Evidemment, la Russie va plus souffrir que la France. La Russie, on l’a oublié, a un PIB de 1500 Mde$ contre 1900 pour l’Italie et 2750 pour la France. La Russie est un pays moyen qui s’est lancé dans une aventure… pour des raisons non économiques.

Les premiers à payer sont les russes eux-mêmes, sachant que ce sera plus visible pour les milliardaires.
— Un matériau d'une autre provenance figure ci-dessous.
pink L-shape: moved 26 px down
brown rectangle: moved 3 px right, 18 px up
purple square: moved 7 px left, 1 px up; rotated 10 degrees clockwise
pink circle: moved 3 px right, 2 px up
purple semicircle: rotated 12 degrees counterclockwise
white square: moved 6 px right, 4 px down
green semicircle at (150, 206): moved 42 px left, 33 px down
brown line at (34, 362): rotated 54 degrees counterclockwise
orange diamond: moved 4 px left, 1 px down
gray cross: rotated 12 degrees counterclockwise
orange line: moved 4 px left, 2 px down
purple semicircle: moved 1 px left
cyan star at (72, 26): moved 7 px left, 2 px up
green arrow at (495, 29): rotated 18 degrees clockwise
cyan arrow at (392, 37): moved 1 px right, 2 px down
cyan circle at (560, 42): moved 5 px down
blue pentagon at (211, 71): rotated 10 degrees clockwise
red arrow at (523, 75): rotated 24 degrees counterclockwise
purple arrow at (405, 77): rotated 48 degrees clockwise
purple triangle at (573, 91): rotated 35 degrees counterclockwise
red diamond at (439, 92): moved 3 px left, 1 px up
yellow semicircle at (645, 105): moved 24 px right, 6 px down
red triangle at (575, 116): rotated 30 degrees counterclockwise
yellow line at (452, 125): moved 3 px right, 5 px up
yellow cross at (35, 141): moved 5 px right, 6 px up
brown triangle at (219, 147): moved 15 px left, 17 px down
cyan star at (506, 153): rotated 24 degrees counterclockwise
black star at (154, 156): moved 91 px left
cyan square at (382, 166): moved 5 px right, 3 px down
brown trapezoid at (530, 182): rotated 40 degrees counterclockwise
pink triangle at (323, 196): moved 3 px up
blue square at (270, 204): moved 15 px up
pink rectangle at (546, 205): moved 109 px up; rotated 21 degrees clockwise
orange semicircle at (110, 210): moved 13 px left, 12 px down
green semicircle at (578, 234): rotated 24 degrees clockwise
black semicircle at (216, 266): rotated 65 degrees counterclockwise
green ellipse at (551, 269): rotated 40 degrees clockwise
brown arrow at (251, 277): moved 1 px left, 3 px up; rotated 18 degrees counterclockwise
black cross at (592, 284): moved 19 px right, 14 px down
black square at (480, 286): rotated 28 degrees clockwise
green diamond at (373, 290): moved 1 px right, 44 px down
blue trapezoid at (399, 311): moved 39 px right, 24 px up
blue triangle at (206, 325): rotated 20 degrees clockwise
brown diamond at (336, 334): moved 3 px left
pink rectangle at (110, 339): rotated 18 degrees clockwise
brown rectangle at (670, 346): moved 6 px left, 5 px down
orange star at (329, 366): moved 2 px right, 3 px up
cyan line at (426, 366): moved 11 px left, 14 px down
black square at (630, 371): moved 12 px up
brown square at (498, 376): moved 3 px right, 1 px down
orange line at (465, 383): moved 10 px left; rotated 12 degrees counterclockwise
Selon Forbes les 116 milliardaires russes auraient perdu l’équivalent de 126 milliards de dollars entre le 16 et le 24 février… Ce ne sont que des évaluations monétaires et boursières, reste à voir ce qui va se passer en matière juridique.

En France, cette guerre d’Ukraine est un réveil pour comprendre à quel point il faut développer nos capacités militaires, dans un contexte européen, notre autonomie énergétique, autrement dit nucléaire, et sécuriser partout, par des alliances sûres, nos capacités de production et d’exportation. Au-delà d’un coût à court terme, la France et l’Europe devront donc investir et former plus pour répondre à ce type de risques.

Au total il n’est pas sûr que ceci affecte notre croissance à moyen terme, au contraire, mais ceci passera par plus d’investissement, de formation, de dette et de maturité.